I really enjoyed reading Innocent Smoothies’ latest book, the account of their development and some of the lessons they have learned along the way. I met some of the Innocent team at last year’s Do Lectures and was very impressed with their ethos.
It taught me lots about ethical business, and gave me stacks of good ideas about how to improve running my own “business”. (I put business in speech marks as I can’t quite think of what I do as being a proper business!)
I was going to write a blog post with some of the interesting nuggets from the book, but the guys at Esc the City beat me to it and were happy for me to lazily plagiarise them…
– Never give in, find the way that works (Innocent was rejected by 100’s of potential investors before finding someone via a lucky email titled ‘Do you know anyone rich?’)
– An unmet need is an opportunity (What service/product would you like to see to improve your life which doesn’t yet exist?
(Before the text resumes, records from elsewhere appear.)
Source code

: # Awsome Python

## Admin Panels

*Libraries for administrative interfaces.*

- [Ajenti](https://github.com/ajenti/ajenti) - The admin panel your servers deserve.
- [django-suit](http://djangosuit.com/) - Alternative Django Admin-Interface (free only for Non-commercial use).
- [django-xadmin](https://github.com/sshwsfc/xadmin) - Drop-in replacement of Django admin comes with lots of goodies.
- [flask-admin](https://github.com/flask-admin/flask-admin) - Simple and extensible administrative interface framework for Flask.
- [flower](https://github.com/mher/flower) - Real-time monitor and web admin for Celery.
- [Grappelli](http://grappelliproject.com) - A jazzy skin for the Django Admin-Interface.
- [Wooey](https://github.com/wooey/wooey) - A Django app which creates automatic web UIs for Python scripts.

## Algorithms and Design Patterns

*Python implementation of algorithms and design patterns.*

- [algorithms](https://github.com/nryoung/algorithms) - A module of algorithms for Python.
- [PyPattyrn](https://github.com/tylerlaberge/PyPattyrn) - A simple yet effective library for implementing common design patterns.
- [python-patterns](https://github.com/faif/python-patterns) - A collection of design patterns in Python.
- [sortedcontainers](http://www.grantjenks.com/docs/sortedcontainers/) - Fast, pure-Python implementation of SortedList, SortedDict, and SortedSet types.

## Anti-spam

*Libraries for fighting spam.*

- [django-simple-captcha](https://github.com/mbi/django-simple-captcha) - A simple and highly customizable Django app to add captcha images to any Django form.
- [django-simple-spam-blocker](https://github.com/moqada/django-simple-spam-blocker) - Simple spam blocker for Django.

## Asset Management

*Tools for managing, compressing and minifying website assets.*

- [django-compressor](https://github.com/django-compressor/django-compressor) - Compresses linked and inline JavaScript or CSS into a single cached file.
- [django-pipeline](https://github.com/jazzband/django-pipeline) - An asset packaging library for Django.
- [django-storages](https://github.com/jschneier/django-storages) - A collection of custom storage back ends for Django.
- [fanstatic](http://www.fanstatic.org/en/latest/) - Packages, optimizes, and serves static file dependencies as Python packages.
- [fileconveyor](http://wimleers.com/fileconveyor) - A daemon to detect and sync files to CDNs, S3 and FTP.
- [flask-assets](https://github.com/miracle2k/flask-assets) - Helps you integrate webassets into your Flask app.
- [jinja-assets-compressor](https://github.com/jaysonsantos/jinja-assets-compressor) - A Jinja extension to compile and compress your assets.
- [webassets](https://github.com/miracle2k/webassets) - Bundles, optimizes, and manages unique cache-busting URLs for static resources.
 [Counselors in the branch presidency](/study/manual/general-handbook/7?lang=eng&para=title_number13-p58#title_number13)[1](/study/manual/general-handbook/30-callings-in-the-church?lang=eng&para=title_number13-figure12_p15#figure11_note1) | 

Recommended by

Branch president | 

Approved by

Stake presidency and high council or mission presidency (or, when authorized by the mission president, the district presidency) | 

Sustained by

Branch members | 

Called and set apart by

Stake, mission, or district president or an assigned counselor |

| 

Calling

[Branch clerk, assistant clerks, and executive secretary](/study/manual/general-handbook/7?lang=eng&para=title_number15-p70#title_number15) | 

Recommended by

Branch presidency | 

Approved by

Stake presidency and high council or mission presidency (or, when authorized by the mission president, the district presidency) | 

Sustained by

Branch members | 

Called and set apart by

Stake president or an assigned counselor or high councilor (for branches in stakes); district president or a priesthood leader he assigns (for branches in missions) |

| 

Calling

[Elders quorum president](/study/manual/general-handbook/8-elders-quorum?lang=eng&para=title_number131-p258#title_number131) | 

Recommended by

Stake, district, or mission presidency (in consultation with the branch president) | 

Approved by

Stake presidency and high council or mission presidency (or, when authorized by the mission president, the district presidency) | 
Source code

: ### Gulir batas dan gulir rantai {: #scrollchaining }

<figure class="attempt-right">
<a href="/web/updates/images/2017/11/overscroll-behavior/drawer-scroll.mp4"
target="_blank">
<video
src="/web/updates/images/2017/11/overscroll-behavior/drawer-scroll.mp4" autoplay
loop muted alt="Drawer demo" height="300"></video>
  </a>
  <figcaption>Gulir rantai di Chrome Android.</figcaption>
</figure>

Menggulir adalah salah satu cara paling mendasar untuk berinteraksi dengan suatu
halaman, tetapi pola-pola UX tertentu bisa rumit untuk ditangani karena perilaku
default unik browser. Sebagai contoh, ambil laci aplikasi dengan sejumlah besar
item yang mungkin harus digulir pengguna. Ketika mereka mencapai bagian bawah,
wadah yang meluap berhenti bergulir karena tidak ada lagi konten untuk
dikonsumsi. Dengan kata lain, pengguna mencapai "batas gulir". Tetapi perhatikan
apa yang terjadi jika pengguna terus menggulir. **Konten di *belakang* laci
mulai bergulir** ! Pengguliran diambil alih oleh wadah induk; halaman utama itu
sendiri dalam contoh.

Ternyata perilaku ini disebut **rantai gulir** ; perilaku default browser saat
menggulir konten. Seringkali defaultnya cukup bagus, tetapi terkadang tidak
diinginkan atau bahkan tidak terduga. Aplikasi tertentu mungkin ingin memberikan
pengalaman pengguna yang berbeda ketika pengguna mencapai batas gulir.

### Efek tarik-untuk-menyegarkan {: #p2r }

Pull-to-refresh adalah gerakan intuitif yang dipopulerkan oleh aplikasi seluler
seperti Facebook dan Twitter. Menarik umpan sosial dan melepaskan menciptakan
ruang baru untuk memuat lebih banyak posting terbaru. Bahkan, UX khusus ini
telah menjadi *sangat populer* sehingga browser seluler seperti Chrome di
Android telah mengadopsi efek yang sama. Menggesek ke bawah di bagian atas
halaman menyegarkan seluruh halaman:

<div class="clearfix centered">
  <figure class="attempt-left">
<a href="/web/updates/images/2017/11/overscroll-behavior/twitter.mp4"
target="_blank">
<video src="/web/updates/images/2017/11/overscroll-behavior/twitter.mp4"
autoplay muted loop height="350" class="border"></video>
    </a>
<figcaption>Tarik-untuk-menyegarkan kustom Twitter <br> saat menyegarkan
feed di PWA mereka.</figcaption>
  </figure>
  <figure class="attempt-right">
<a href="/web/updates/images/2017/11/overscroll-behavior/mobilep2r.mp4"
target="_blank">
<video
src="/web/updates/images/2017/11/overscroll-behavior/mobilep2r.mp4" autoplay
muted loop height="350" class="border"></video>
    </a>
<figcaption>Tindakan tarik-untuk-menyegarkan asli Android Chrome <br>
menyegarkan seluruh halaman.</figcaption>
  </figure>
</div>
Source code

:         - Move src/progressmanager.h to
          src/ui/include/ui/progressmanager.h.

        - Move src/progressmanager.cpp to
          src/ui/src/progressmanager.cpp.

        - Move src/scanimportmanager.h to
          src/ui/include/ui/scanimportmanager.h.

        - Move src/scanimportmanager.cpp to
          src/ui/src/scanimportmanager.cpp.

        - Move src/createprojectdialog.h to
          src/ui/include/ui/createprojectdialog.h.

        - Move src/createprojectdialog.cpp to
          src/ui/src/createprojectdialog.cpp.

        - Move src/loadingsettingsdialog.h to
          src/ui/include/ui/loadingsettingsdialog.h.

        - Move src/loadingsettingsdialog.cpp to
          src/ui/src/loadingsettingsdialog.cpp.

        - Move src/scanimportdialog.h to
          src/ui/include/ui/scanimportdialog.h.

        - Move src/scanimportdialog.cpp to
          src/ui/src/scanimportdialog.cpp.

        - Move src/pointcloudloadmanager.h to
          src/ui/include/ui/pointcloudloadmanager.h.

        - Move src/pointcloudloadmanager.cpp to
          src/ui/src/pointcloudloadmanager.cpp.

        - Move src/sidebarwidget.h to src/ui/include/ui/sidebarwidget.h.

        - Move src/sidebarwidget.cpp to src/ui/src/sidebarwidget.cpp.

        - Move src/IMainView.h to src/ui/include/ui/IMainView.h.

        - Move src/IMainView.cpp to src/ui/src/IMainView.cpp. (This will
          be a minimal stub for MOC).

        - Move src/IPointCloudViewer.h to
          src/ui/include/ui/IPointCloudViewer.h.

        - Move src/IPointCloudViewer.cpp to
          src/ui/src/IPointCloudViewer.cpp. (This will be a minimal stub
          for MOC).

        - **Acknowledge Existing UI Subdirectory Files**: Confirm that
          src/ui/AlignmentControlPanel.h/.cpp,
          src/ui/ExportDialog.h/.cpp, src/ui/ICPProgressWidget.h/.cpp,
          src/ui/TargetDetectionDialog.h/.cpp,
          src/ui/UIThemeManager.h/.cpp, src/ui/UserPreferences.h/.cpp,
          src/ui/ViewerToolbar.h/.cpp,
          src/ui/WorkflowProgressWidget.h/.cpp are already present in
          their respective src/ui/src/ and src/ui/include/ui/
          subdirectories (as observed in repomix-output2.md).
Fancy creating it?)
– Successful people are great at telling stories (Innocent are really, really good at this – they tell stories about starting their business, they tell stories about their products, they tell stories about their offices at Fruit Towers.)
– It’s all about having fun. Innocent ran a competition for messages on the bottom of their plastic bottles – the winner came up with: ‘Trapped in bottle factory, send help’. Their standard one is: ‘Please stop looking at my bottom’.
– ‘Doing good’ doesn’t have to be mutually exclusive from ‘making money’.
While they had some excellent business ideas, selling a 90% stake to Coca Cola shows that the founders put profit over any ethical considerationstandards whatsoever. Selling to a company that supported Apartheid, (allegedly) murdered union members and abstracts water to the detriment of nearby villages shows a colossal lack of integrity that no amount of clever marketing can overcome.